*** Opening of DATA UNDER STUDY ***

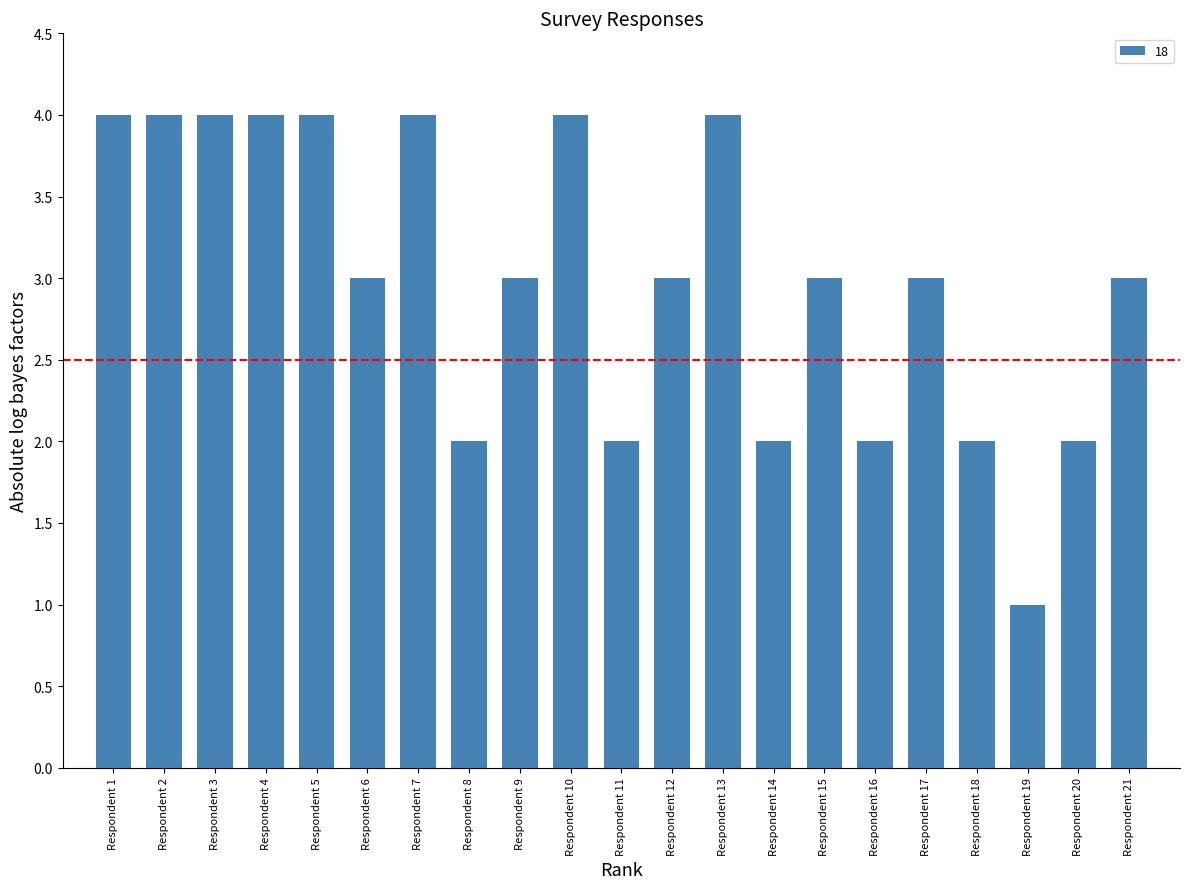

Reading left to right, list all the values displayed in this chart.

Respondent 1=4	Respondent 2=4	Respondent 3=4	Respondent 4=4	Respondent 5=4	Respondent 6=3	Respondent 7=4	Respondent 8=2	Respondent 9=3	Respondent 10=4	Respondent 11=2	Respondent 12=3	Respondent 13=4	Respondent 14=2	Respondent 15=3	Respondent 16=2	Respondent 17=3	Respondent 18=2	Respondent 19=1	Respondent 20=2	Respondent 21=3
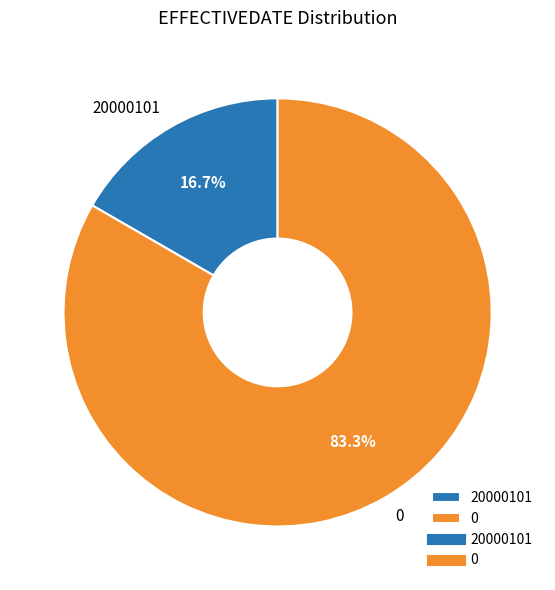

To the nearest percent, what percentage of the pie is 0?

83%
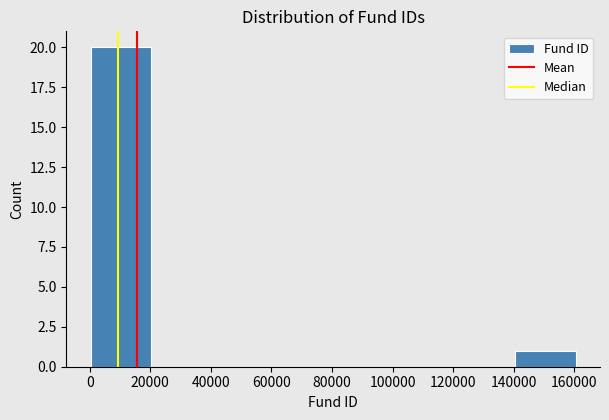

Reading left to right, transcribe this chart: for each bar, give the range it covers on the x-axis and its height. Neither the bar edges nor the heights are printed on the chart, so give them approximately, as read against the axes.

0 to 20000: 20
20000 to 40000: 0
40000 to 60000: 0
60000 to 80000: 0
80000 to 100000: 0
100000 to 120000: 0
120000 to 140000: 0
140000 to 160000: 1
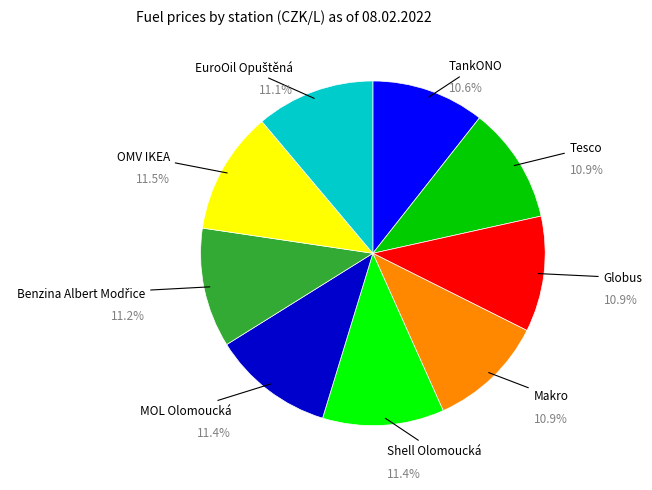

Approximately how many times larger is the value at Shell Olomoucká compared to Makro?

1.0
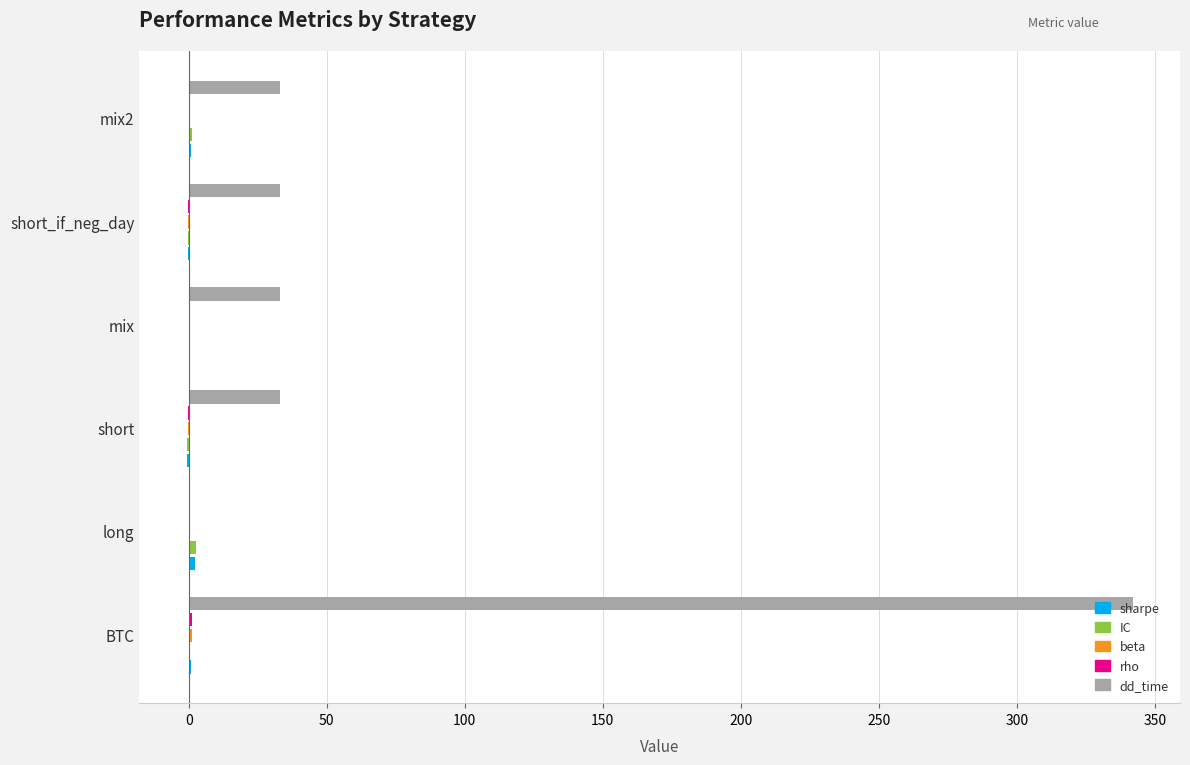

The dd_time series shows 0.0 at long. True or false?

True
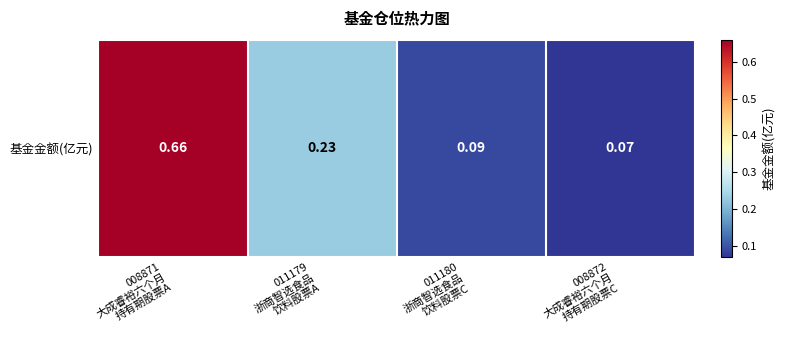

Is it true that the value at 011179
浙商智选食品
饮料股票A is 0.4?

False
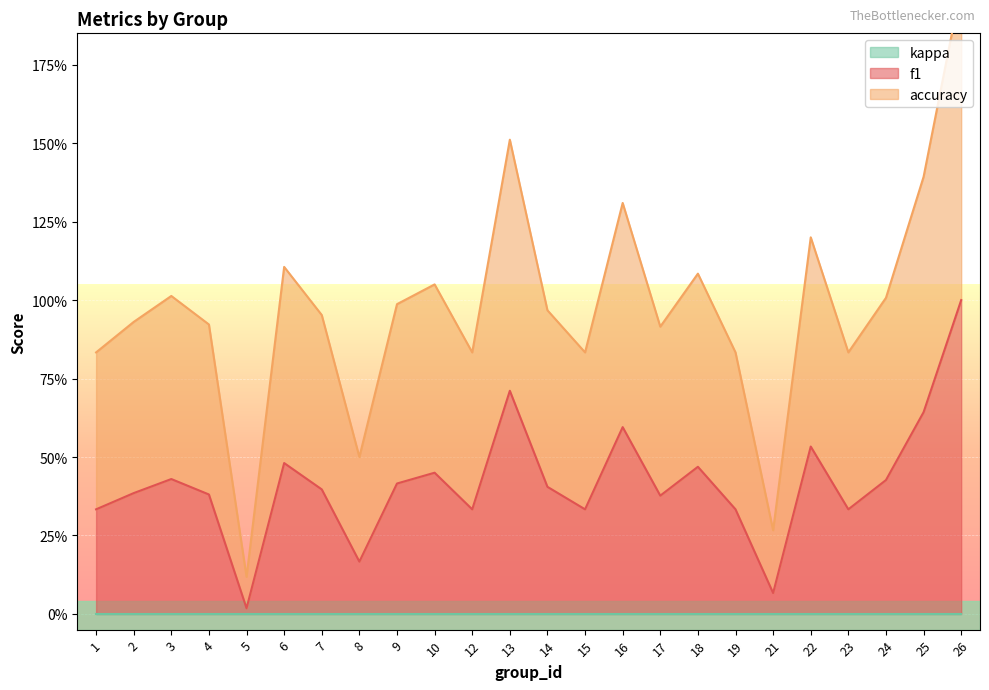

True or false: accuracy and f1 cross at least once.

False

*** Close of DATA UNDER STUDY ***

TASK: Which lines in the listing above contain the word "left"? Copy each of them.

RESULT OF THIS EXERCISE:
Reading left to right, list all the values displayed in this chart.
Reading left to right, transcribe this chart: for each bar, give the range it covers on the x-axis and its height. Neither the bar edges nor the heights are printed on the chart, so give them approximately, as read against the axes.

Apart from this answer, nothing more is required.